The table above tabulates the experimental results for Experiment (1). KIMCHI outperformed all other models in Text-Image Alignment, Reality, and Domain-Specific Suitability. This means that KIMCHI is good at generating images that are close to the real image, reflecting the Korean prompt, and it is also good at reflecting cultural factors.

Result(2): Preserving the ability to create generic images

The table above shows the results of Experiment(2) through human evaluation. Compared to the Stable Diffusion 1.5 base model, KIMCHI performs slightly worse in Text-Image Alignment and Error Detection, indicating that KIMCHI's ability to generate general images has decreased somewhat as a result of focusing on that domain while learning to specialize in a specific domain. However, we found that it preserved its Reality performance well.

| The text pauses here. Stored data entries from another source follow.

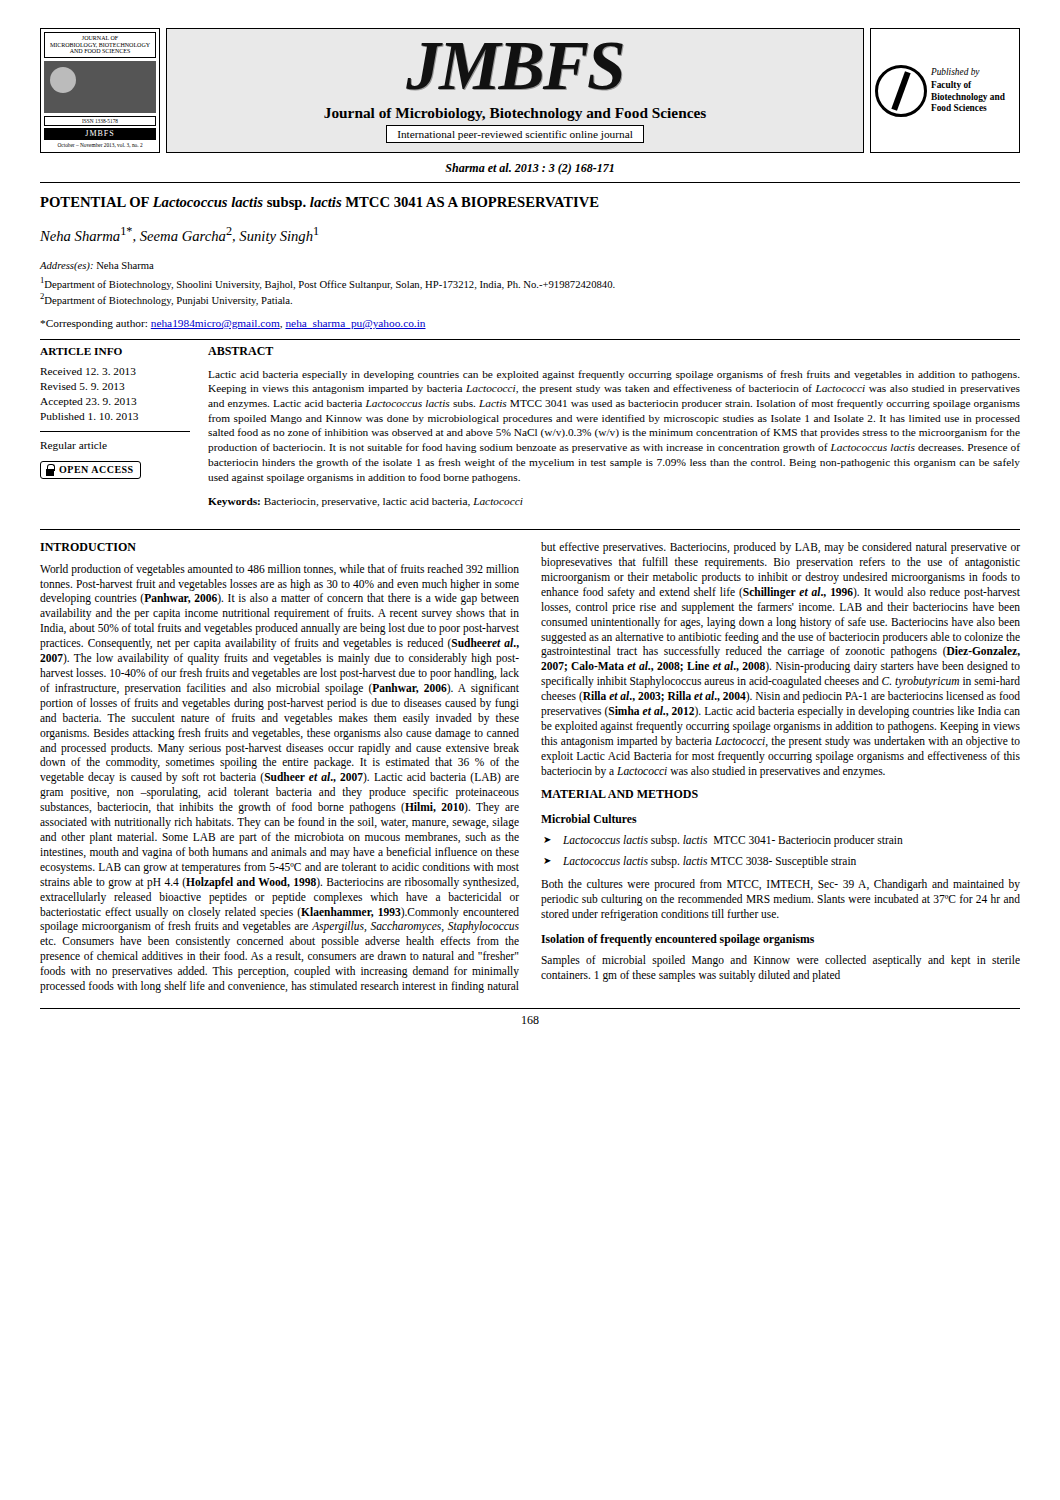JOURNAL OF
MICROBIOLOGY, BIOTECHNOLOGY
AND FOOD SCIENCES
ISSN 1338-5178
JMBFS
October – November 2013, vol. 3, no. 2
JMBFS
Journal of Microbiology, Biotechnology and Food Sciences
International peer-reviewed scientific online journal
Published by Faculty of
Biotechnology and
Food Sciences
Sharma et al. 2013 : 3 (2) 168-171
POTENTIAL OF Lactococcus lactis subsp. lactis MTCC 3041 AS A BIOPRESERVATIVE
Neha Sharma1*, Seema Garcha2, Sunity Singh1
Address(es): Neha Sharma
1Department of Biotechnology, Shoolini University, Bajhol, Post Office Sultanpur, Solan, HP-173212, India, Ph. No.-+919872420840.
2Department of Biotechnology, Punjabi University, Patiala.
*Corresponding author: neha1984micro@gmail.com, neha_sharma_pu@yahoo.co.in
ARTICLE INFO
Received 12. 3. 2013
Revised 5. 9. 2013
Accepted 23. 9. 2013
Published 1. 10. 2013
Regular article
OPEN ACCESS
ABSTRACT
Lactic acid bacteria especially in developing countries can be exploited against frequently occurring spoilage organisms of fresh fruits and vegetables in addition to pathogens. Keeping in views this antagonism imparted by bacteria Lactococci, the present study was taken and effectiveness of bacteriocin of Lactococci was also studied in preservatives and enzymes. Lactic acid bacteria Lactococcus lactis subs. Lactis MTCC 3041 was used as bacteriocin producer strain. Isolation of most frequently occurring spoilage organisms from spoiled Mango and Kinnow was done by microbiological procedures and were identified by microscopic studies as Isolate 1 and Isolate 2. It has limited use in processed salted food as no zone of inhibition was observed at and above 5% NaCl (w/v).0.3% (w/v) is the minimum concentration of KMS that provides stress to the microorganism for the production of bacteriocin. It is not suitable for food having sodium benzoate as preservative as with increase in concentration growth of Lactococcus lactis decreases. Presence of bacteriocin hinders the growth of the isolate 1 as fresh weight of the mycelium in test sample is 7.09% less than the control. Being non-pathogenic this organism can be safely used against spoilage organisms in addition to food borne pathogens.
Keywords: Bacteriocin, preservative, lactic acid bacteria, Lactococci
INTRODUCTION
World production of vegetables amounted to 486 million tonnes, while that of fruits reached 392 million tonnes. Post-harvest fruit and vegetables losses are as high as 30 to 40% and even much higher in some developing countries (Panhwar, 2006). It is also a matter of concern that there is a wide gap between availability and the per capita income nutritional requirement of fruits. A recent survey shows that in India, about 50% of total fruits and vegetables produced annually are being lost due to poor post-harvest practices. Consequently, net per capita availability of fruits and vegetables is reduced (Sudheeret al., 2007). The low availability of quality fruits and vegetables is mainly due to considerably high post-harvest losses. 10-40% of our fresh fruits and vegetables are lost post-harvest due to poor handling, lack of infrastructure, preservation facilities and also microbial spoilage (Panhwar, 2006). A significant portion of losses of fruits and vegetables during post-harvest period is due to diseases caused by fungi and bacteria. The succulent nature of fruits and vegetables makes them easily invaded by these organisms. Besides attacking fresh fruits and vegetables, these organisms also cause damage to canned and processed products. Many serious post-harvest diseases occur rapidly and cause extensive break down of the commodity, sometimes spoiling the entire package. It is estimated that 36 % of the vegetable decay is caused by soft rot bacteria (Sudheer et al., 2007). Lactic acid bacteria (LAB) are gram positive, non –sporulating, acid tolerant bacteria and they produce specific proteinaceous substances, bacteriocin, that inhibits the growth of food borne pathogens (Hilmi, 2010). They are associated with nutritionally rich habitats. They can be found in the soil, water, manure, sewage, silage and other plant material. Some LAB are part of the microbiota on mucous membranes, such as the intestines, mouth and vagina of both humans and animals and may have a beneficial influence on these ecosystems. LAB can grow at temperatures from 5-45ºC and are tolerant to acidic conditions with most strains able to grow at pH 4.4 (Holzapfel and Wood, 1998). Bacteriocins are ribosomally synthesized, extracellularly released bioactive peptides or peptide complexes which have a bactericidal or bacteriostatic effect usually on closely related species (Klaenhammer, 1993).Commonly encountered spoilage microorganism of fresh fruits and vegetables are Aspergillus, Saccharomyces, Staphylococcus etc. Consumers have been consistently concerned about possible adverse health effects from the presence of chemical additives in their food. As a result, consumers are drawn to natural and "fresher" foods with no preservatives added. This perception, coupled with increasing demand for minimally processed foods with long shelf life and convenience, has stimulated research interest in finding natural but effective preservatives. Bacteriocins, produced by LAB, may be considered natural preservative or biopresevatives that fulfill these requirements. Bio preservation refers to the use of antagonistic microorganism or their metabolic products to inhibit or destroy undesired microorganisms in foods to enhance food safety and extend shelf life (Schillinger et al., 1996). It would also reduce post-harvest losses, control price rise and supplement the farmers' income. LAB and their bacteriocins have been consumed unintentionally for ages, laying down a long history of safe use. Bacteriocins have also been suggested as an alternative to antibiotic feeding and the use of bacteriocin producers able to colonize the gastrointestinal tract has successfully reduced the carriage of zoonotic pathogens (Diez-Gonzalez, 2007; Calo-Mata et al., 2008; Line et al., 2008). Nisin-producing dairy starters have been designed to specifically inhibit Staphylococcus aureus in acid-coagulated cheeses and C. tyrobutyricum in semi-hard cheeses (Rilla et al., 2003; Rilla et al., 2004). Nisin and pediocin PA-1 are bacteriocins licensed as food preservatives (Simha et al., 2012). Lactic acid bacteria especially in developing countries like India can be exploited against frequently occurring spoilage organisms in addition to pathogens. Keeping in views this antagonism imparted by bacteria Lactococci, the present study was undertaken with an objective to exploit Lactic Acid Bacteria for most frequently occurring spoilage organisms and effectiveness of this bacteriocin by a Lactococci was also studied in preservatives and enzymes.
MATERIAL AND METHODS
Microbial Cultures
Lactococcus lactis subsp. lactis MTCC 3041- Bacteriocin producer strain
Lactococcus lactis subsp. lactis MTCC 3038- Susceptible strain
Both the cultures were procured from MTCC, IMTECH, Sec- 39 A, Chandigarh and maintained by periodic sub culturing on the recommended MRS medium. Slants were incubated at 37ºC for 24 hr and stored under refrigeration conditions till further use.
Isolation of frequently encountered spoilage organisms
Samples of microbial spoiled Mango and Kinnow were collected aseptically and kept in sterile containers. 1 gm of these samples was suitably diluted and plated
168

Limitations and conclusions

Limitations

KIMCHI is a fine-tuned model utilizing Stable Diffusion v1.5 as a base model. Stable Diffusion v1.5 was released in October 2022, which is more than two years old. Therefore, even with fine-tuning, image performance may not be as good as the latest version of the model. Also, while it can be trained to understand Korean prompts, it has limitations in that its text-image alignment ability is dependent on the ability of the base model.

Conclusions

KIMCHI is a model that directly understands Korean prompts and generates images that reflect cultural nuances, challenging the limitations of existing image generation models. Although there are still many limitations, this research has the following contributions.

1. Build a culturally contextualized dataset preprocessing pipeline with VLM and LLM
2. Generate images with Korean prompts without translation
3. Generate more realistic and culturally contextualized images

If we can build on these contributions and collect images from specific cultures, we can leverage the dataset generation preprocessing pipeline utilized by KIMCHI to build a dataset that can be used to fine-tune the diffusion model, which will allow us to develop a generation model specific to that language and culture.

While this research started by generating images that accurately reflect Korean culture, it can be extended to AI technologies that understand various cultures. We look forward to further research in the future so that culture-specific models such as KIMCHI can contribute to the world's diverse cultures, and to AI technologies that understand and respect diverse cultures.